The criminals have also realised they might have to use other more compelling methods. According to the NHTCU, some people have even been threatened with violence. Or they are snared in City bars, with criminals employing spotters to identify lonely people and talk to them to find out what they do.
In one case, criminals targeted a group of City secretaries and seduced them. Pillow talk revealed they all used passwords based on favourite tipples.
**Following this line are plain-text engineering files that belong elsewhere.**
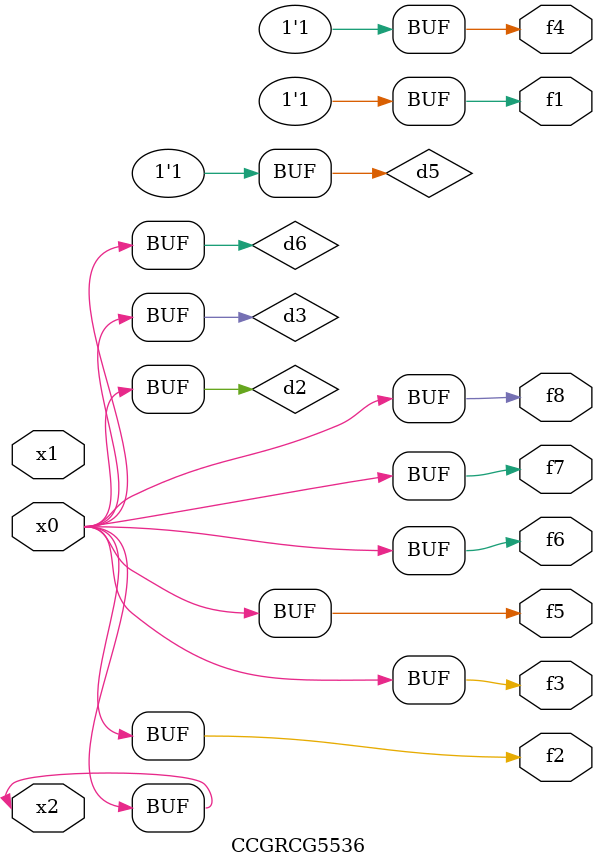
<source format=v>
module CCGRCG5536(
	input x0, x1, x2,
	output f1, f2, f3, f4, f5, f6, f7, f8
);

	wire d1, d2, d3, d4, d5, d6;

	xnor (d1, x2);
	buf (d2, x0, x2);
	and (d3, x0);
	xnor (d4, x1, x2);
	nand (d5, d1, d3);
	buf (d6, d2, d3);
	assign f1 = d5;
	assign f2 = d6;
	assign f3 = d6;
	assign f4 = d5;
	assign f5 = d6;
	assign f6 = d6;
	assign f7 = d6;
	assign f8 = d6;
endmodule

</source>
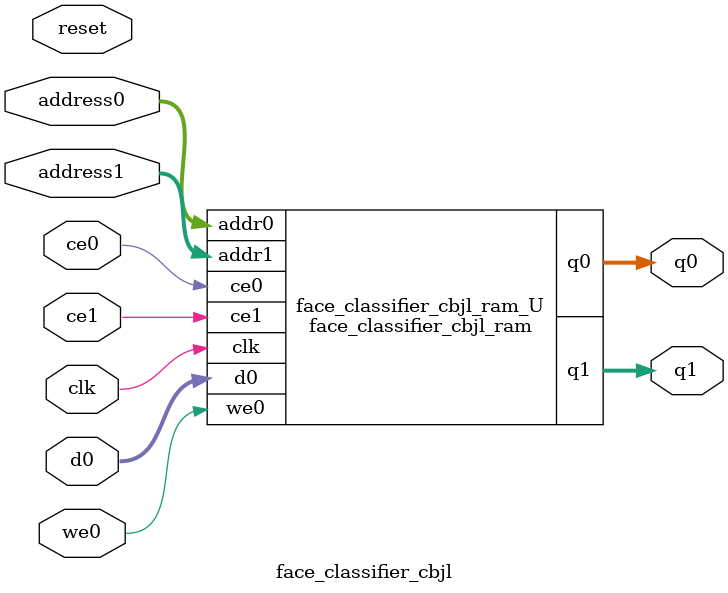
<source format=v>

`timescale 1 ns / 1 ps
module face_classifier_cbjl_ram (addr0, ce0, d0, we0, q0, addr1, ce1, q1,  clk);

parameter DWIDTH = 32;
parameter AWIDTH = 11;
parameter MEM_SIZE = 1100;

input[AWIDTH-1:0] addr0;
input ce0;
input[DWIDTH-1:0] d0;
input we0;
output reg[DWIDTH-1:0] q0;
input[AWIDTH-1:0] addr1;
input ce1;
output reg[DWIDTH-1:0] q1;
input clk;

(* ram_style = "block" *)reg [DWIDTH-1:0] ram[0:MEM_SIZE-1];




always @(posedge clk)  
begin 
    if (ce0) 
    begin
        if (we0) 
        begin 
            ram[addr0] <= d0; 
            q0 <= d0;
        end 
        else 
            q0 <= ram[addr0];
    end
end


always @(posedge clk)  
begin 
    if (ce1) 
    begin
            q1 <= ram[addr1];
    end
end


endmodule


`timescale 1 ns / 1 ps
module face_classifier_cbjl(
    reset,
    clk,
    address0,
    ce0,
    we0,
    d0,
    q0,
    address1,
    ce1,
    q1);

parameter DataWidth = 32'd32;
parameter AddressRange = 32'd1100;
parameter AddressWidth = 32'd11;
input reset;
input clk;
input[AddressWidth - 1:0] address0;
input ce0;
input we0;
input[DataWidth - 1:0] d0;
output[DataWidth - 1:0] q0;
input[AddressWidth - 1:0] address1;
input ce1;
output[DataWidth - 1:0] q1;



face_classifier_cbjl_ram face_classifier_cbjl_ram_U(
    .clk( clk ),
    .addr0( address0 ),
    .ce0( ce0 ),
    .we0( we0 ),
    .d0( d0 ),
    .q0( q0 ),
    .addr1( address1 ),
    .ce1( ce1 ),
    .q1( q1 ));

endmodule


</source>
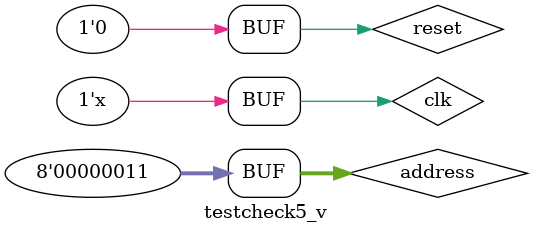
<source format=v>
`timescale 1ns / 1ps


module testcheck5_v;

	// Inputs
	reg clk;
	reg reset;
	reg [7:0] a1;
	reg [7:0] b1;
	reg [7:0] address;

	// Outputs
	wire [7:0] memdata;
	wire alusrca;
	wire memtoreg;
	wire regdst;
	wire iord;
	wire pcen;
	wire regwrite;
	wire [1:0] pcsrc;
	wire [1:0] alusrcb;
	wire [3:0] irwrite;
	wire [2:0] alucontrol;
	wire [7:0] Reg1Adr;
	wire [7:0] Reg2Adr;
	wire branch;
	wire [7:0] src1;
	wire [7:0] src2;
	wire [7:0] alucheck;
	wire [7:0] pcvalue;
	wire [7:0] nextpcvalue;
	wire [7:0] read1;
	wire [7:0] read2;
	wire [7:0] RgDst;
	wire [31:0] instr;
	wire zero;
	wire memread;
	wire memwrite;
	wire [7:0] adr;
	wire [7:0] writedata;

	// Instantiate the Unit Under Test (UUT)
	testbench uut (
		.clk(clk), 
		.reset(reset), 
		.a1(a1), 
		.b1(b1), 
		.address(address), 
		.memdata(memdata), 
		.alusrca(alusrca), 
		.memtoreg(memtoreg), 
		.regdst(regdst), 
		.iord(iord), 
		.pcen(pcen), 
		.regwrite(regwrite), 
		.pcsrc(pcsrc), 
		.alusrcb(alusrcb), 
		.irwrite(irwrite), 
		.alucontrol(alucontrol), 
		.Reg1Adr(Reg1Adr), 
		.Reg2Adr(Reg2Adr), 
		.branch(branch), 
		.src1(src1), 
		.src2(src2), 
		.alucheck(alucheck), 
		.pcvalue(pcvalue), 
		.nextpcvalue(nextpcvalue), 
		.read1(read1), 
		.read2(read2), 
		.RgDst(RgDst), 
		.instr(instr), 
		.zero(zero), 
		.memread(memread), 
		.memwrite(memwrite), 
		.adr(adr), 
		.writedata(writedata)
	);

	always begin
#5
clk=~clk;
end
	initial begin
		// Initialize Inputs
		clk = 0;
		reset = 1;
		address = 0;
		#10;
		//1
		reset=0;
		address=1;
		#10;
		//2
		address=2;
		#10;
		//3
		address=3;
		#10;
		//4
		address=3;
		#10;//5
		#10;//6
		#10;//7
		#10;//8
	
		
	
		// Add stimulus here

	end
      
endmodule


</source>
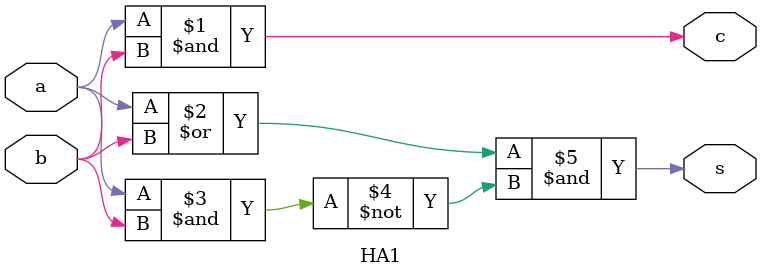
<source format=v>
module HA1 (input a, input b, output c, output s);
assign c = a & b;
assign s = (a|b)&~(a&b);
endmodule 
</source>
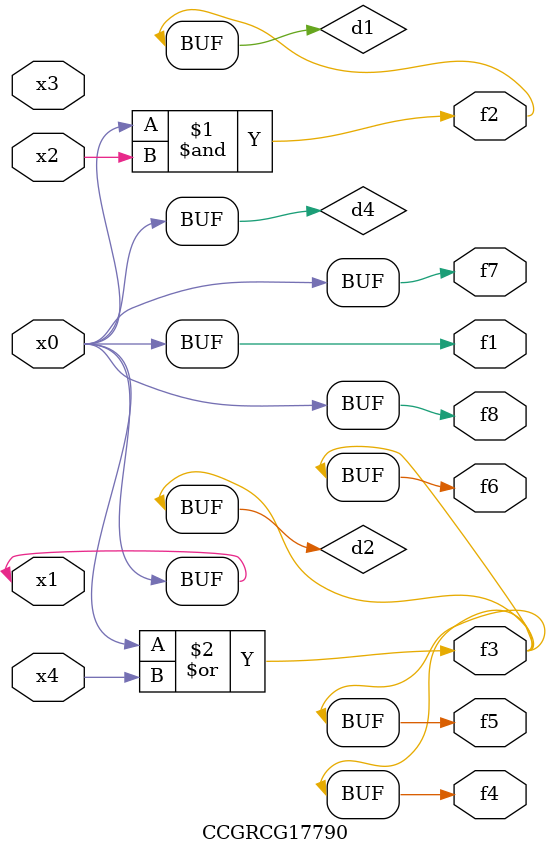
<source format=v>
module CCGRCG17790(
	input x0, x1, x2, x3, x4,
	output f1, f2, f3, f4, f5, f6, f7, f8
);

	wire d1, d2, d3, d4;

	and (d1, x0, x2);
	or (d2, x0, x4);
	nand (d3, x0, x2);
	buf (d4, x0, x1);
	assign f1 = d4;
	assign f2 = d1;
	assign f3 = d2;
	assign f4 = d2;
	assign f5 = d2;
	assign f6 = d2;
	assign f7 = d4;
	assign f8 = d4;
endmodule

</source>
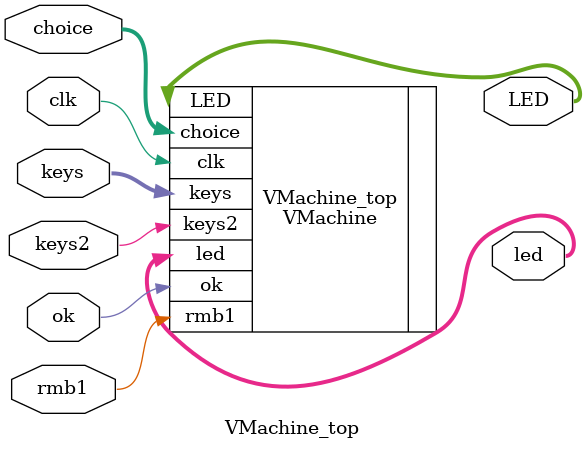
<source format=sv>
module VMachine_top(
    input clk,
	 input rmb1,   //投币,
	 input [7:0] choice,	 //选择商品
	 input ok,          //确认
	 input  [1:0] keys ,
	 input keys2,
	  output wire [55:0] LED,
//    output wire [13:0] sevenrmb1 ,//7段数码管显示投币额度 HEX[7]、HEX[6]
//    output wire [13:0] sevenconsume, //消费额	 HEX[4]、HEX[5]
//	 output wire [13:0] change,  //找零 HEX[0]
	 output [7:0]  led//货物灯
	 
);

reg [2:0] goodsNum[7:0];
initial begin
goodsNum[0] = 3'd7;
goodsNum[1] = 3'd7;
goodsNum[2] = 3'd7;
goodsNum[3] = 3'd7;
goodsNum[4] = 3'd7;
goodsNum[5] = 3'd7;
goodsNum[6] = 3'd7;
goodsNum[7] = 3'd7;
end

VMachine VMachine_top(
    .clk(clk),
	 .rmb1(rmb1),
	 .choice(choice),
	 .ok(ok),
	 .keys(keys),
	 .keys2(keys2),
	 .LED(LED),
//	 .sevenrmb1(sevenrmb1),
//	 .sevenconsume(sevenconsume),
//	 .change(change),
	 .led(led)	 
);

endmodule
</source>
Buying a round of drinks gave the gang access to the computers of a number of City companies.
You can almost imagine the glee with which the treacherous lover said: “And what are you having to drink?”, and then noted gin and tonic down next to the girl’s name and the organisation she worked for. It led the police to name the gang Whisky Soda.
For all those chuckling about such naivety, these are also the tactics aimed at home users of computers, the other weak links behind the keyboards. The technique used to obtain password and user information from the staff at Lexis-Nexis was simply a variation on phishing emails that claim to be from your bank and account for one in every 250 emails. The latest internet scourge – downloading spy programs known as Trojans on to computers of home users and small businesses – only happens because of poorly maintained computers and a lack of anti-virus software and anti-spyware programs.
If pirates such as DrinkorDie are likened to digital highwaymen, then criminals attacking the human weakness of systems are more akin to street muggers. Yet we still fail to treat them with suspicion. “I could ask someone in the street to give me their bank account details and they would refuse,” says Hillard. “Yet a lot of people at home have online access to their bank accounts but take little action to protect the information that gives them access to those accounts.”
The cybercriminals behind these social engineering deceptions might have more illicit methods and shadowy motives than their pirate counterparts, but experts are quick to point out that stealing is stealing.
“Organised criminals thought they could get around the law,” says one investigator for the Business Software Alliance, who wishes to remain anonymous. “They’ve never really had a deterrent but now, hopefully, they’ll start to think. But there need to be more resources”
Indeed, while the DrinkorDie prosecutions have been a qualified success for Britain’s hi-tech police, bringing the Sumitomo hackers to justice has been less successful.
The cybercriminal fraternity, operating over the internet and across borders, often relies on the lack of international relations and weak extradition treaties to protect high-level operatives. The increasing interest in technological fraud from organised crime – with its tried and tested experience of evading the ever-shortening arm of the law – has allowed many to get off the hook.
“There is massive cooperation,” says Felicity Bull of the NHTCU. “We work all the time with law enforcement colleagues – practically every day. Over time more countries have developed hi-tech crime units, and have started coming to us for advice.”
But bringing criminals to justice can be tough – especially in areas of the world where cybercrime is low on the list of priorities. “We work very hard,” says Bull. “But ultimately the problem is that internet crime is perceived as low risk and high reward.”
Perhaps that is all the glamour the criminals need.